Activity: Filter the entries down to the lines containing "middle", and copy those lines.

[Stored data]

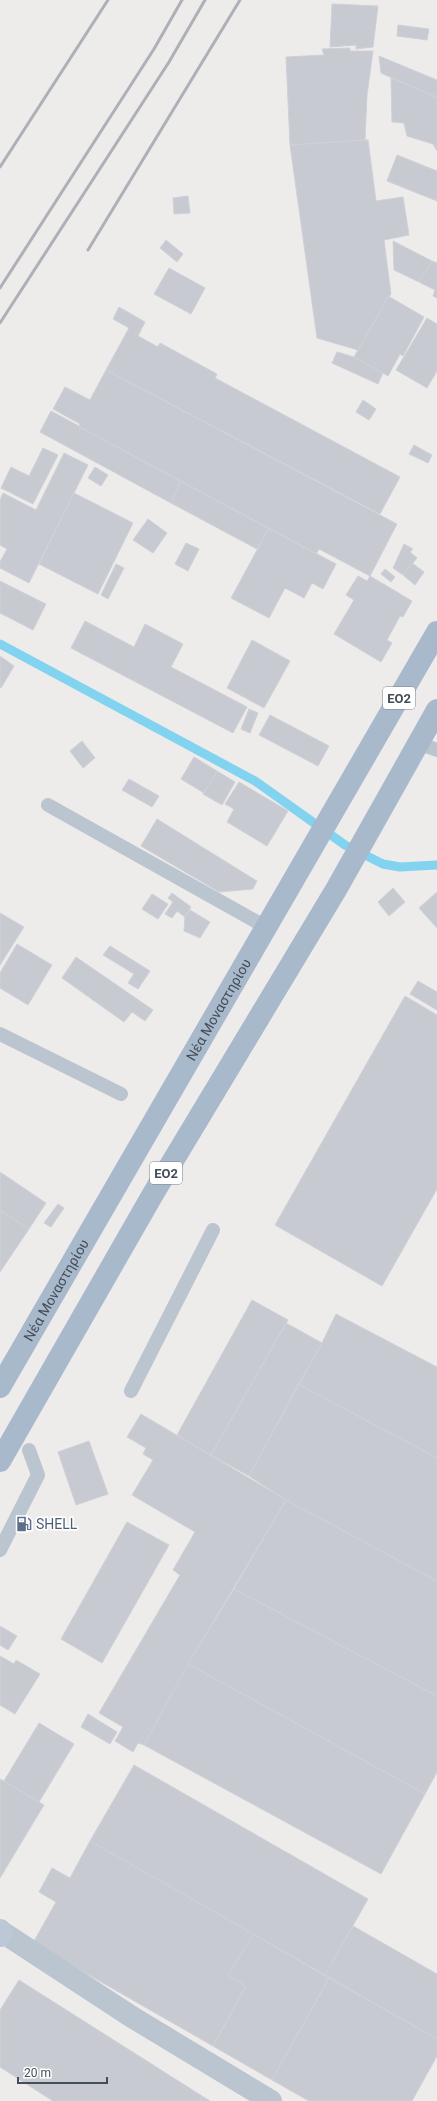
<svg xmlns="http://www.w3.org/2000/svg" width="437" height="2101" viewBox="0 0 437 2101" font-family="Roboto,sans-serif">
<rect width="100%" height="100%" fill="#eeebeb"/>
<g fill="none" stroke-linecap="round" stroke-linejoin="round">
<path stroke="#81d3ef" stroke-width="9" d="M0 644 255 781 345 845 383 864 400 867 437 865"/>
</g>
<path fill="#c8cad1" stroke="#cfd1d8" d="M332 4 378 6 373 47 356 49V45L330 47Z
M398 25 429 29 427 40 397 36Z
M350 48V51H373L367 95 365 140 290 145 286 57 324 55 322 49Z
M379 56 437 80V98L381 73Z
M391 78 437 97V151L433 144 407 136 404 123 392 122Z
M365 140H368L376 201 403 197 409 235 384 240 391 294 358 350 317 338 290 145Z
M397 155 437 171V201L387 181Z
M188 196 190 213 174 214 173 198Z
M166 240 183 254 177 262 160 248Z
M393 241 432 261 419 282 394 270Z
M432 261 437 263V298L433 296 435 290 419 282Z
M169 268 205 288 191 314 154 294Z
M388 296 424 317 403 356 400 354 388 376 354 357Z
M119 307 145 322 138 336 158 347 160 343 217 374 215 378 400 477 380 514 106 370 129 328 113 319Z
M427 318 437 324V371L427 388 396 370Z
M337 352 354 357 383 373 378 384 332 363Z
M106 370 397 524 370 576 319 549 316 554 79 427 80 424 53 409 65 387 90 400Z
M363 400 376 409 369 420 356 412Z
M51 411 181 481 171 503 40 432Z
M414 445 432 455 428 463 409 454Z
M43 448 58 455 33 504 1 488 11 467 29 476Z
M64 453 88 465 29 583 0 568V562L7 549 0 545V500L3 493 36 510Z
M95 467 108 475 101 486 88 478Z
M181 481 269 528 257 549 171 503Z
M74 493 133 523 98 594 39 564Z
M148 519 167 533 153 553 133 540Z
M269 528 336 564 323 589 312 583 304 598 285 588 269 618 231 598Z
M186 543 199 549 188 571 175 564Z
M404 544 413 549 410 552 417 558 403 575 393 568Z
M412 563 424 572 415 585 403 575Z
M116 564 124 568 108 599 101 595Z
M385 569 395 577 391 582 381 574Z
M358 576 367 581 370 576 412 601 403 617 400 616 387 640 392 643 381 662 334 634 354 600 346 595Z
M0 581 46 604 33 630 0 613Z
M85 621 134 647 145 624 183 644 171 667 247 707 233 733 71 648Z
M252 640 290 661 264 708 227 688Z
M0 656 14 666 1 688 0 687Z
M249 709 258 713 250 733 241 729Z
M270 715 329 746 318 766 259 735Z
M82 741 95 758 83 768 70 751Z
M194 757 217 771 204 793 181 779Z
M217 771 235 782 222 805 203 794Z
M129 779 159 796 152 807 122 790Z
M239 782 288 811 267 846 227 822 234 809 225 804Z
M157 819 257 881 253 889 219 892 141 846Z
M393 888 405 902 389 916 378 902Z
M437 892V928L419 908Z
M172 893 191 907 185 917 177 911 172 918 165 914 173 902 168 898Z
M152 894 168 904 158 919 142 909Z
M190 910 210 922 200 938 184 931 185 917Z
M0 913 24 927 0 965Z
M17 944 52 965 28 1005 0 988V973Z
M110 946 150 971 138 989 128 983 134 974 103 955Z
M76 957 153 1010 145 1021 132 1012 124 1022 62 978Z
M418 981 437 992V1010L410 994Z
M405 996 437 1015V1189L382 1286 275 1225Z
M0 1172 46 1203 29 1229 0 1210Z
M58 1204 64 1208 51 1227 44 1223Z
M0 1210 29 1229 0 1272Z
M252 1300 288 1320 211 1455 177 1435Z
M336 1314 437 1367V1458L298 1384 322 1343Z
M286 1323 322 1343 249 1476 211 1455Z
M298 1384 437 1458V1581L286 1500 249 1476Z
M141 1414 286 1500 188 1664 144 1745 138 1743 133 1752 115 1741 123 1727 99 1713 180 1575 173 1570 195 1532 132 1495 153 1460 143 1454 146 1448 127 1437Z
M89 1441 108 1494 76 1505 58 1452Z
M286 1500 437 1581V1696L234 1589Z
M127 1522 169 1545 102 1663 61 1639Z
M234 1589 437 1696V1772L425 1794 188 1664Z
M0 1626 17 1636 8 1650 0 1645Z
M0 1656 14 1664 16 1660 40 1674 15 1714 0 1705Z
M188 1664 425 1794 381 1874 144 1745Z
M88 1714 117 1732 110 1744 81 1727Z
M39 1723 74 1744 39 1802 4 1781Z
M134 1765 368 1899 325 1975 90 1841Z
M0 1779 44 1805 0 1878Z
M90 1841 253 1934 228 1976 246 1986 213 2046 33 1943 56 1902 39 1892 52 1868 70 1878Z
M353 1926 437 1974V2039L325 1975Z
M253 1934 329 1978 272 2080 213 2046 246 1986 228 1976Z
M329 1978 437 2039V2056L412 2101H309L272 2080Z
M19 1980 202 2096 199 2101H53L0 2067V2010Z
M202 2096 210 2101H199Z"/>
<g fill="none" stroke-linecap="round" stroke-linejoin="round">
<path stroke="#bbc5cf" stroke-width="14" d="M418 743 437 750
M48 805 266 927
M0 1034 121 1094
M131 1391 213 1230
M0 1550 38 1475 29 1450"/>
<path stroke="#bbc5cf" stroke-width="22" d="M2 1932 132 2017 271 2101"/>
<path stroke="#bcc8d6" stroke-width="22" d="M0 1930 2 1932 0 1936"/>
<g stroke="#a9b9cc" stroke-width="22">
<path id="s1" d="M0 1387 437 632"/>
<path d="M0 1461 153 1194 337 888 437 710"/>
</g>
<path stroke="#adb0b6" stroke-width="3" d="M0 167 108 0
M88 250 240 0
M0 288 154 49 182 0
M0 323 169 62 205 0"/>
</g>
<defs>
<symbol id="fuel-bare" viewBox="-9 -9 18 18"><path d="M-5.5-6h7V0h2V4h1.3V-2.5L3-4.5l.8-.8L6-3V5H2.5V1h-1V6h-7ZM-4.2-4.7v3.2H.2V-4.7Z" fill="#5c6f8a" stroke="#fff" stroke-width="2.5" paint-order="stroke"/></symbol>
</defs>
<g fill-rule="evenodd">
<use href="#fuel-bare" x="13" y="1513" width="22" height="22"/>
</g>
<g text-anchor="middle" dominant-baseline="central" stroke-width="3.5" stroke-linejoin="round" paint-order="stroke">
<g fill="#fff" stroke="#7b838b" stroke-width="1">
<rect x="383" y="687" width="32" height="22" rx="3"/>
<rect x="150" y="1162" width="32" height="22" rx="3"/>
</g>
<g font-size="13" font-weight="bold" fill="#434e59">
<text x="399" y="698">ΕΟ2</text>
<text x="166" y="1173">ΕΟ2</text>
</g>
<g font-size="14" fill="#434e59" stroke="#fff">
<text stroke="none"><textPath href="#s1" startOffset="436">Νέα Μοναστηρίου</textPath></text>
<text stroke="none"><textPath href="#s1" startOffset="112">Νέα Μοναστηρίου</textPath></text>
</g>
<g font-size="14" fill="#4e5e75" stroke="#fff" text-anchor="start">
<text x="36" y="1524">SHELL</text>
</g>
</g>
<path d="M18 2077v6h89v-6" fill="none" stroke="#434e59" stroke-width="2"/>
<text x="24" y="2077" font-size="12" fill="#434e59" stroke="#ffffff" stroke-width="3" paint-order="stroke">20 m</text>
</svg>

...

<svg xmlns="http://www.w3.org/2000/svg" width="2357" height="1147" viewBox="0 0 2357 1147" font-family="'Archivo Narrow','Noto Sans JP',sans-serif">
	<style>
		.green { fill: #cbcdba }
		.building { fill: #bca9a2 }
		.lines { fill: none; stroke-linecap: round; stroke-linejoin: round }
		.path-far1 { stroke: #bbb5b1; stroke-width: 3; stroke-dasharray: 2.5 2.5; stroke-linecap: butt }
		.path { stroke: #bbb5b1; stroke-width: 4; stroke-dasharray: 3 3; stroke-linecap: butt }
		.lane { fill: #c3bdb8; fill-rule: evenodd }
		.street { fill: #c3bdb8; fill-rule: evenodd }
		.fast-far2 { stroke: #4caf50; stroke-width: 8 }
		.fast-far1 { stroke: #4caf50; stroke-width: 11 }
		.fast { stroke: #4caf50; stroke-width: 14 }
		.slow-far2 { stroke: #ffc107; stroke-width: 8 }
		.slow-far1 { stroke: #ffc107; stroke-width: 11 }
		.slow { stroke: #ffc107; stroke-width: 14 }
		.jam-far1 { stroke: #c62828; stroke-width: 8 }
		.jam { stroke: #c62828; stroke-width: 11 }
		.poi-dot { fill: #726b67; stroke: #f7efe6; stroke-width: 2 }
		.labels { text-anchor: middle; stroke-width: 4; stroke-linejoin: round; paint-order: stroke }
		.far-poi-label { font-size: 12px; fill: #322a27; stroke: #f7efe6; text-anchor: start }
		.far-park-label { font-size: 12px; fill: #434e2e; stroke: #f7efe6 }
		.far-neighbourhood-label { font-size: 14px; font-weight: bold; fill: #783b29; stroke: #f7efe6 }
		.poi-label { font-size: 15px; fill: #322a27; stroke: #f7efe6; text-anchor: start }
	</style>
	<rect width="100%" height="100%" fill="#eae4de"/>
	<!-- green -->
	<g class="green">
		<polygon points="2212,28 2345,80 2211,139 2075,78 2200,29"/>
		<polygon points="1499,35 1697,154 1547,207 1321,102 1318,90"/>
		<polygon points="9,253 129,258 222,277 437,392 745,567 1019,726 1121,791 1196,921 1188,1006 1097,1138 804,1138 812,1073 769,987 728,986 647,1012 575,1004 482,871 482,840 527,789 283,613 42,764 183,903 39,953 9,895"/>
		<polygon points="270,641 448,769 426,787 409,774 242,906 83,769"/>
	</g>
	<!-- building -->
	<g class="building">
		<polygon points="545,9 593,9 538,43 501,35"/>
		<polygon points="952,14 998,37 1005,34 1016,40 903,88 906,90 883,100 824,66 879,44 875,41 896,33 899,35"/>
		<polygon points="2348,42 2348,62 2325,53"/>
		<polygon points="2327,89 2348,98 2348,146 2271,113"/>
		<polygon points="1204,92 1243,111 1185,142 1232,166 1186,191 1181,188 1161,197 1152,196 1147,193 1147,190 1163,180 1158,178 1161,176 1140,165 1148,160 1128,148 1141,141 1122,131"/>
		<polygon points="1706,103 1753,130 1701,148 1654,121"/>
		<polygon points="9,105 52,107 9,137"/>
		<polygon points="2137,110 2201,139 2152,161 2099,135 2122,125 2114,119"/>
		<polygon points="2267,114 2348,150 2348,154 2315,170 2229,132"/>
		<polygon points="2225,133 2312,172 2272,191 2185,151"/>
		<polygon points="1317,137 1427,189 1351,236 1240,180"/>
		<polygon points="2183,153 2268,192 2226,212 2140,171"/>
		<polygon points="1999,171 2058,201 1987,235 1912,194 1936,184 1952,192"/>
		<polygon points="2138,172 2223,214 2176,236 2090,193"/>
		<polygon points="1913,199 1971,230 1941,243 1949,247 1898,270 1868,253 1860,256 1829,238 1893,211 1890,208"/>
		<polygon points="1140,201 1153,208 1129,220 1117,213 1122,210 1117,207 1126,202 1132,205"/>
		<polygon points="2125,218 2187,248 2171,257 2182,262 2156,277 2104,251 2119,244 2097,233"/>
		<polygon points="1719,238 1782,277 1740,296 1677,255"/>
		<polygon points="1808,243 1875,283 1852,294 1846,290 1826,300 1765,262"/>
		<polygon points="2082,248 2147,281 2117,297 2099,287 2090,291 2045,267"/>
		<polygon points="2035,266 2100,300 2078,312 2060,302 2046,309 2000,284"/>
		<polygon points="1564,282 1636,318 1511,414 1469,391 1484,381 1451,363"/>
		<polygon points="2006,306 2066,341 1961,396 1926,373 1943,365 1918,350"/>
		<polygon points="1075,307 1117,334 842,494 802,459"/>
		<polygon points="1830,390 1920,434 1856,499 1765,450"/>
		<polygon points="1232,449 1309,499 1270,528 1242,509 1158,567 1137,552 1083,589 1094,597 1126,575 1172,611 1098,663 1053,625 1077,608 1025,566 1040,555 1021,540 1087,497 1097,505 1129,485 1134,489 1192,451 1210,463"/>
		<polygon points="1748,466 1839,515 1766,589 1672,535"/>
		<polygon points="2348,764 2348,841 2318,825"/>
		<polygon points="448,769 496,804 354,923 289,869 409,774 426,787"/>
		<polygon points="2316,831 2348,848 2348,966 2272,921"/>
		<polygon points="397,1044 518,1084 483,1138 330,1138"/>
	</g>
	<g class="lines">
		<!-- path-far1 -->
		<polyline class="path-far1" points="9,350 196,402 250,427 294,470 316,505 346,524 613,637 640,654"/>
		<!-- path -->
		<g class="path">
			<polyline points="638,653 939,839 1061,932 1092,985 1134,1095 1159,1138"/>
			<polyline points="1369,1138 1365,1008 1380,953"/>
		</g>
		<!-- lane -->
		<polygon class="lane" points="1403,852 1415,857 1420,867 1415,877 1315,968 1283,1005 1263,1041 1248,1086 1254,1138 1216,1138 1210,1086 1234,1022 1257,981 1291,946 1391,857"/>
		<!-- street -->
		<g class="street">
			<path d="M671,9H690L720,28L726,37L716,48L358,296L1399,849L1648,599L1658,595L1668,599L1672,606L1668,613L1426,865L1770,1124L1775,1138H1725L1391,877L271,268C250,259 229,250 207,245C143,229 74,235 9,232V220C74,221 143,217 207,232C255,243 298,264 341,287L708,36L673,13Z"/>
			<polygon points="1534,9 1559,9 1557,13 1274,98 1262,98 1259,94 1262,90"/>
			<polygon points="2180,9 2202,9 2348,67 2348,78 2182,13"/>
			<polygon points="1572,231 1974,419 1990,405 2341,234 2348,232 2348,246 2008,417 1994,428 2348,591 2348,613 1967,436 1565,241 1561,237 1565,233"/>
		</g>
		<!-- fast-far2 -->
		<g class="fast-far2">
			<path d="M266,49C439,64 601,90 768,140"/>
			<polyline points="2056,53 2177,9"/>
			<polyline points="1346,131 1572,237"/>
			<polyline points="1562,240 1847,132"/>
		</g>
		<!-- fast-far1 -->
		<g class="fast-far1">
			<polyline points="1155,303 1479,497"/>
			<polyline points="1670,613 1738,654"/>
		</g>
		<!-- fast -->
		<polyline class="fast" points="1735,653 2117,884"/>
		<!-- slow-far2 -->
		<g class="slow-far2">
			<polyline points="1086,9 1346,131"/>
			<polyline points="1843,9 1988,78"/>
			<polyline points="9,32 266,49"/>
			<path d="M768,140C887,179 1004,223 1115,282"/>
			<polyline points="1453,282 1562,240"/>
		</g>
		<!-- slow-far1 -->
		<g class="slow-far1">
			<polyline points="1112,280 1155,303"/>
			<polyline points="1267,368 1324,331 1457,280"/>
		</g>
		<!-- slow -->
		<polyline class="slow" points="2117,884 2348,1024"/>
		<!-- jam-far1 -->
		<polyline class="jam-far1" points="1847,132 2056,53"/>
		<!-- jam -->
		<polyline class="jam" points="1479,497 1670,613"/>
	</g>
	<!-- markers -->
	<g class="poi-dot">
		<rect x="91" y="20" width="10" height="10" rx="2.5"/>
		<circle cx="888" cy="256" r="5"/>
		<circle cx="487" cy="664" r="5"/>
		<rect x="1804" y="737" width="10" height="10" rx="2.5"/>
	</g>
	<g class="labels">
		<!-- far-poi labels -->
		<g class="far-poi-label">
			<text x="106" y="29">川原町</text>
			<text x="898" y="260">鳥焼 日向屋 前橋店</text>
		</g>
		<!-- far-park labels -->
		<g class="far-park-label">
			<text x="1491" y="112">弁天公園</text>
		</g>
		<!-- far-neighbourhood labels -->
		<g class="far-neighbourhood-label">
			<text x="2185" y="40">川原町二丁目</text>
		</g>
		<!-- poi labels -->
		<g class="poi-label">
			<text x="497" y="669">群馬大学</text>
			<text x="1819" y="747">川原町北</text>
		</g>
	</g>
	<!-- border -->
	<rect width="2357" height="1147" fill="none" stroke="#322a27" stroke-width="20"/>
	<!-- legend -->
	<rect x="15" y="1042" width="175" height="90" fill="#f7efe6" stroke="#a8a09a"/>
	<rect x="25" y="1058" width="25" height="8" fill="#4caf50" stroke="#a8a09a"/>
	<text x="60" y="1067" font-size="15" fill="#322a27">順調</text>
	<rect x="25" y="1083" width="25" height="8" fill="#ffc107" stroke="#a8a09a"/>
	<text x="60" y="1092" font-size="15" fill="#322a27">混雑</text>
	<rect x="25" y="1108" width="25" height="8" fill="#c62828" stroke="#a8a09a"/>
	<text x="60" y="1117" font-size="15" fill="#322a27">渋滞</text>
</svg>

Result below:
<g text-anchor="middle" dominant-baseline="central" stroke-width="3.5" stroke-linejoin="round" paint-order="stroke">
		.labels { text-anchor: middle; stroke-width: 4; stroke-linejoin: round; paint-order: stroke }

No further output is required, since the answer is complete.